Whilst laptops and desktops used to be the main source of online sales, more customers are turning towards mobile devices. Given the amount of mobile marketing, this looks set to increase steadily.

If your checkout page isn’t optimized for mobile, people will abandon their carts and they’re unlikely to use the site again. By designing a mobile version (or app), you can ensure they stay. More importantly, they’ll remember that they had an easy time ordering from you - and are likely to order again.

Offer more payment methods

Even physical shops offer multiple payment options - usually cash, debit and credit card. By restricting your options, you’re restricting which customers can buy from you. While you can’t easily take cash payments, there are many more options available.
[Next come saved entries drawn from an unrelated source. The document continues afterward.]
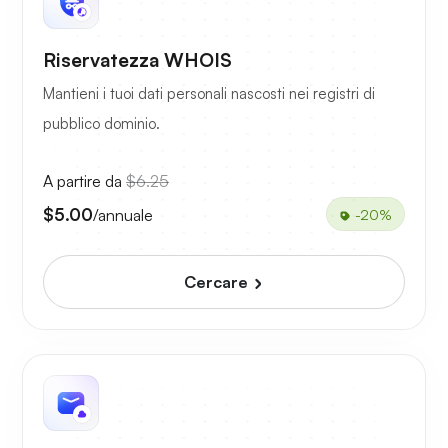
Riservatezza WHOIS
Mantieni i tuoi dati personali nascosti nei registri di
pubblico dominio.
A partire da
$6.25
$5.00
/annuale
-20%
Cercare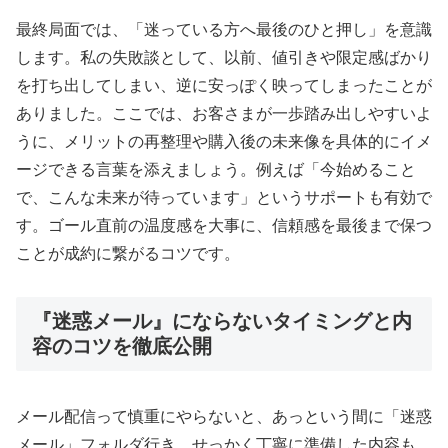
最終局面では、「迷っている方へ最後のひと押し」を意識
します。私の失敗談として、以前、値引きや限定感ばかり
を打ち出してしまい、逆に安っぽく映ってしまったことが
ありました。ここでは、お客さまが一歩踏み出しやすいよ
うに、メリットの再整理や購入後の未来像を具体的にイメ
ージできる言葉を添えましょう。例えば「今始めること
で、こんな未来が待っています」というサポートも有効で
す。ゴール直前の温度感を大事に、信頼感を最後まで保つ
ことが成約に繋がるコツです。
『迷惑メール』にならないタイミングと内
容のコツを徹底公開
メール配信って慎重にやらないと、あっという間に「迷惑
メール」フォルダ行き。せっかく丁寧に準備した内容も、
One major player is PayPal. For many customers, paying through PayPal means they don’t have to go and find their card in their handbag or wallet. Reducing the need for them to physically walk away from the checkout page is a surefire way to improve their experience! Similar platforms like Amazon or Google Pay are available, too.

For B2B companies, you may find many departments prefer the old-fashioned way of invoicing. If you can accommodate that, you’ll draw customers in who might otherwise have avoided you. You can even offer over-the-phone payment with a single click to connect to your VoIP services.

Simplify everything

Just like with something like SEO or social media—clear strategy and objectives matter. Make the checkout page clean, clear, and easy to fill in. No distractions, no pop-ups (unless it’s an exit one!), and no banner ads to other sites. Some things you can do to optimize your e-commerce checkout page include:

  • Allow customers to select their billing address as their shipping address, rather than typing it in twice

  • Display the form categories above where they type, rather than replacing it with their own text

  • If you’re going to upsell, make it non-intrusive and directly related to their purchases

  • Remove visual clutter - keep your brand image, but slimmed down as much as you can

  • If it doesn’t go through, make it easy for the customer to see what’s missing

While things like video can improve customer experience, avoid using them on the checkout page. You might want to highlight a tutorial related to what they’ve bought, or show off a new product. Waiting until the purchase is complete means they’re more likely to look upon it as a positive addition, not a distraction.

By following these six top tips, your customers will have a much simpler - and more pleasant - checkout experience, and you’ll see less cart abandonment. If you want to drill down even further, why not consider using heatmaps to see exactly what your customers are doing before they leave?